• _EXERCISE_: Look through the listing and locate every line containing the word "knee"; copy those lines.

(GIVEN DATA)

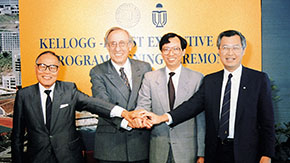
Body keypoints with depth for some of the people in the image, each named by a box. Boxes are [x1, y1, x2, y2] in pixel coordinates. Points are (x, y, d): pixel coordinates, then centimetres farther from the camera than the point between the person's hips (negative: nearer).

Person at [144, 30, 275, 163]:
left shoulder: (259, 79, -2)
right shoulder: (209, 81, 7)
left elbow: (267, 121, -3)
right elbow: (193, 104, -5)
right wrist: (163, 117, -20)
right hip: (215, 152, 3)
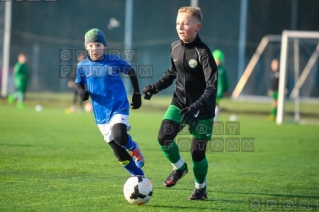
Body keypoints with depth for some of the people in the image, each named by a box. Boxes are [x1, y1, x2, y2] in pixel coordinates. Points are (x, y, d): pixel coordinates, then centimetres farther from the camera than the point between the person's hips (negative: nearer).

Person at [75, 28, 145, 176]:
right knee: (118, 150, 5)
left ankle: (133, 148, 6)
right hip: (101, 113, 3)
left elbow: (131, 72, 7)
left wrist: (137, 94, 8)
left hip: (119, 107, -3)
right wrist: (82, 92, -10)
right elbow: (78, 83, 13)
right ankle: (139, 176, 20)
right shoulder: (82, 66, -1)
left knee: (119, 137, -29)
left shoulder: (114, 61, -8)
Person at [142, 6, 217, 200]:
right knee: (164, 137, -15)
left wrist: (196, 107, -36)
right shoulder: (175, 47, -2)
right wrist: (155, 87, 9)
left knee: (197, 151, 1)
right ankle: (179, 167, 13)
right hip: (179, 103, 5)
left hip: (202, 110, -5)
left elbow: (212, 87, -25)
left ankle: (201, 188, 25)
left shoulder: (203, 52, -21)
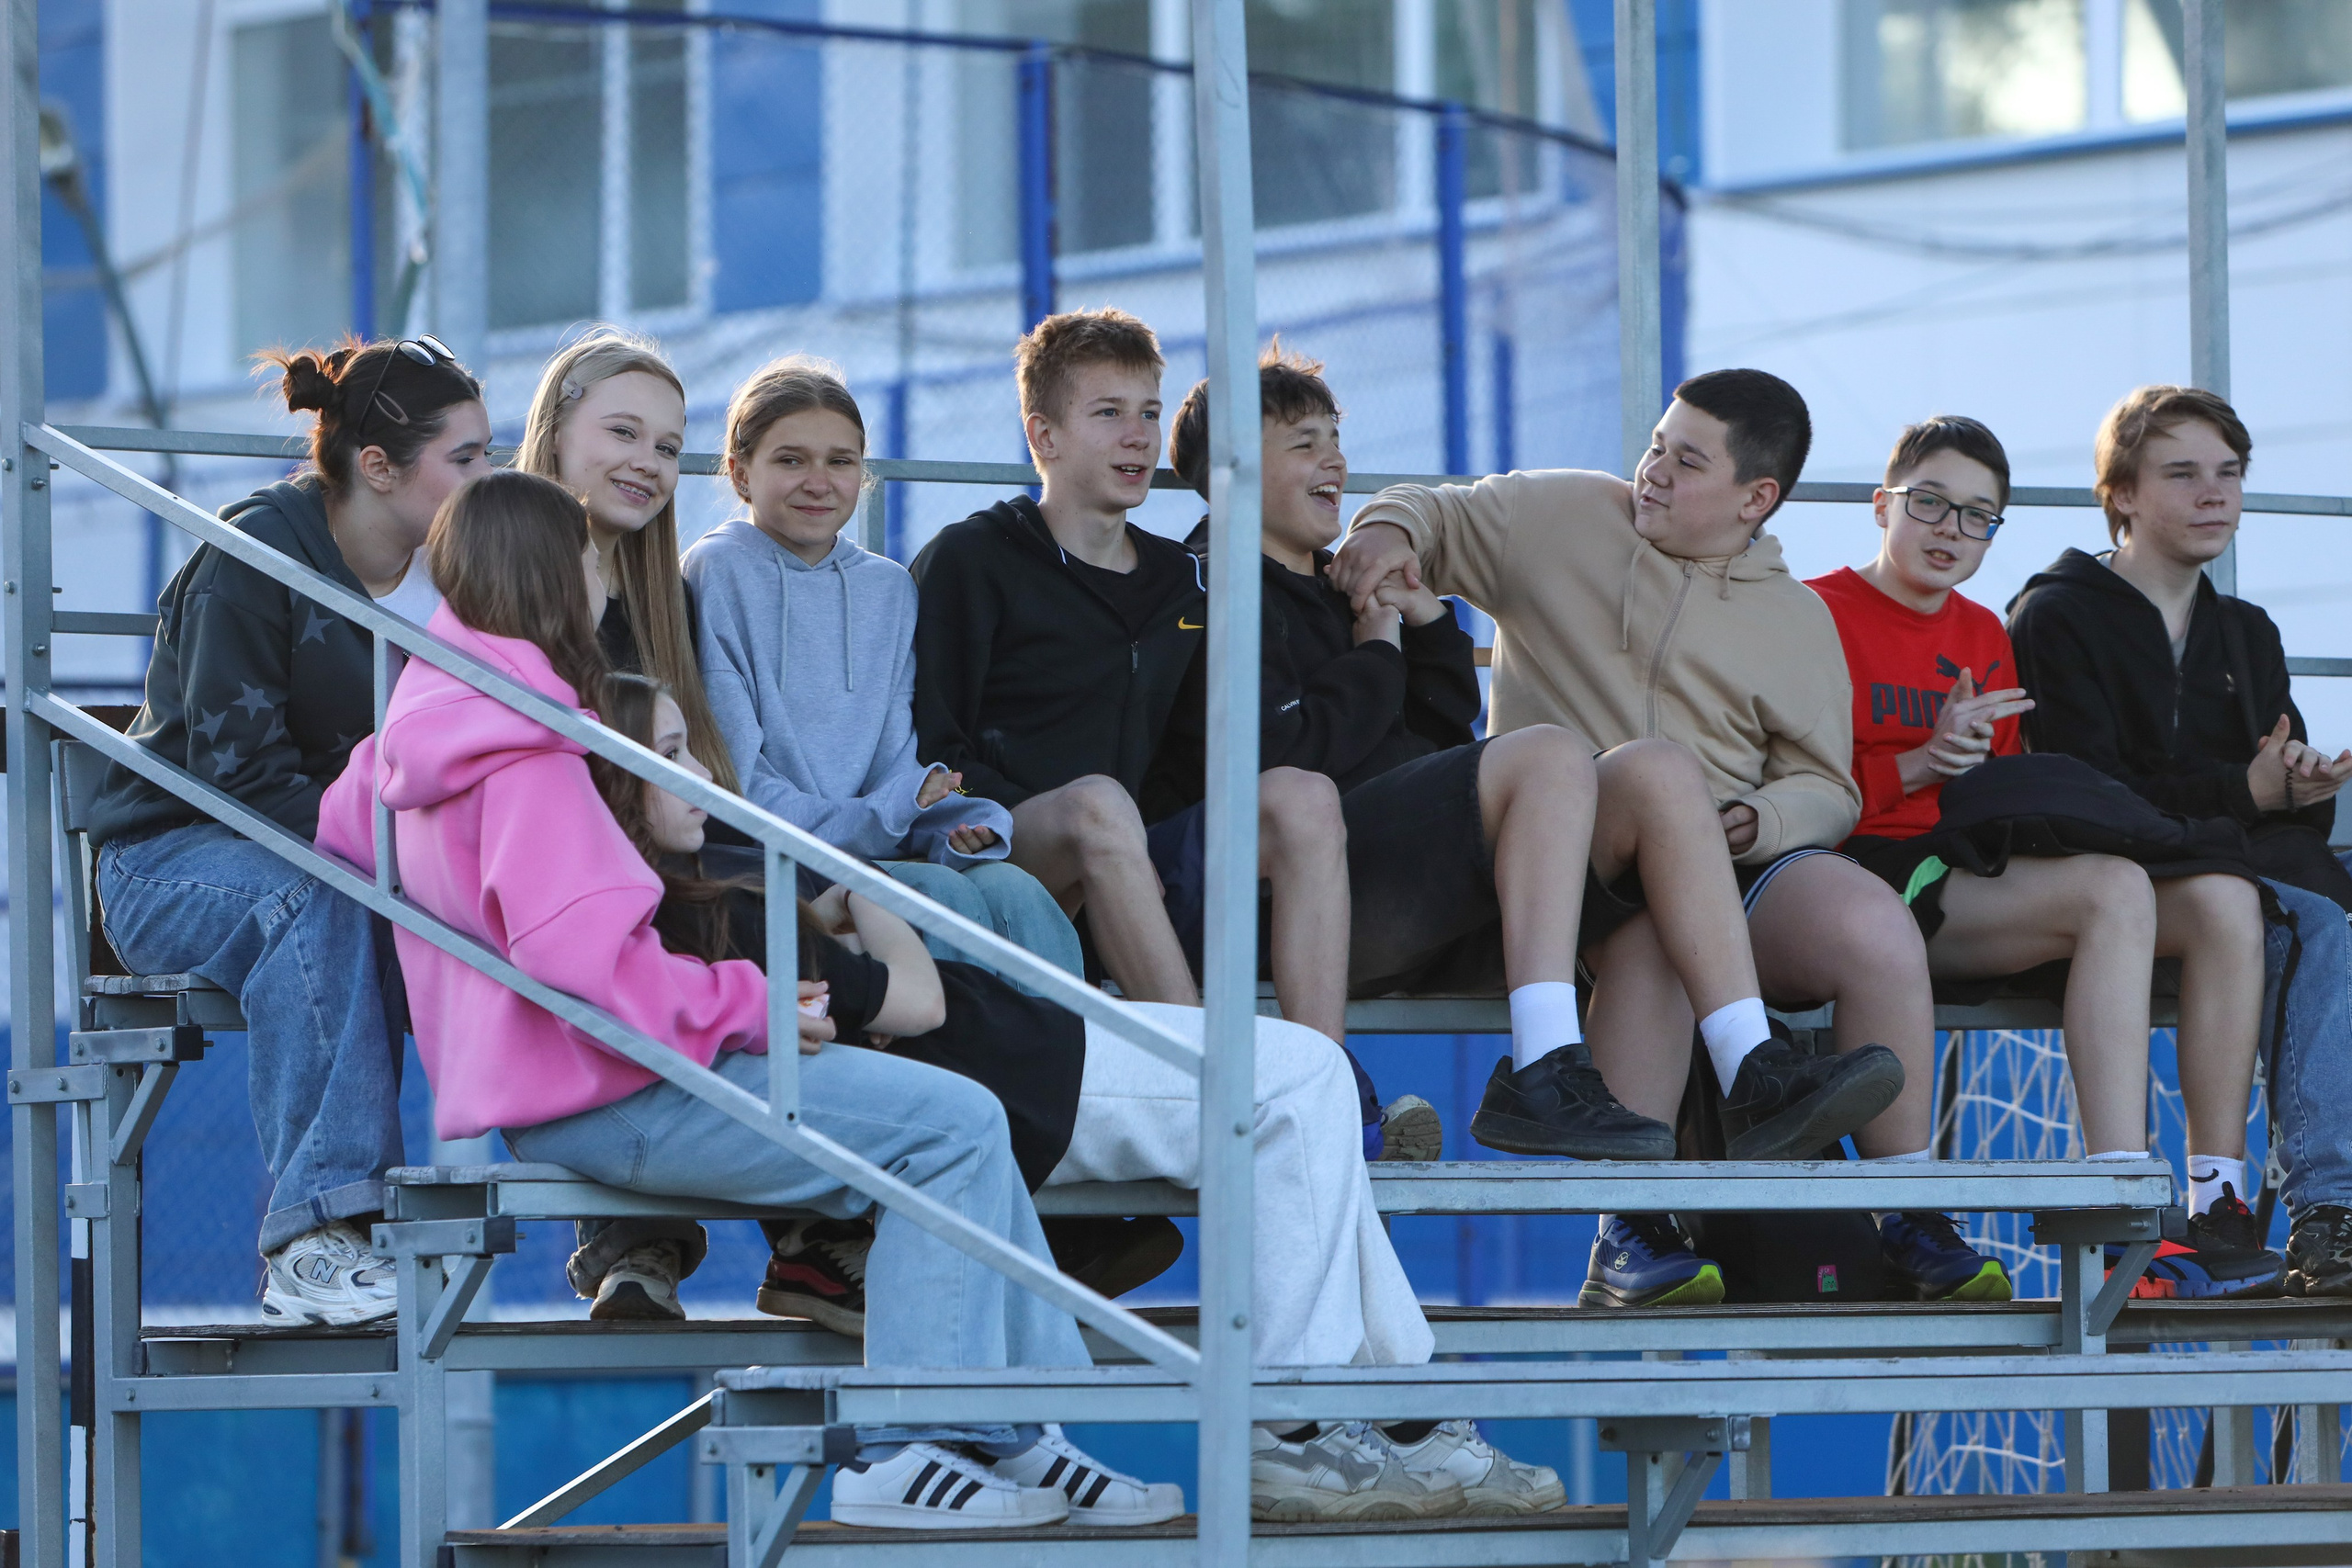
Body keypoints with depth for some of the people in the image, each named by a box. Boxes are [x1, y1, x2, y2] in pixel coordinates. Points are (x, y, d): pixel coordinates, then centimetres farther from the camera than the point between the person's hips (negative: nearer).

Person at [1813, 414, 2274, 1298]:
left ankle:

(End GIVEN DATA)

• _REPLY TO THE EXERCISE_:
right knee: (118, 150, 5)
left knee: (119, 137, -29)
right knee: (164, 137, -15)
left knee: (197, 151, 1)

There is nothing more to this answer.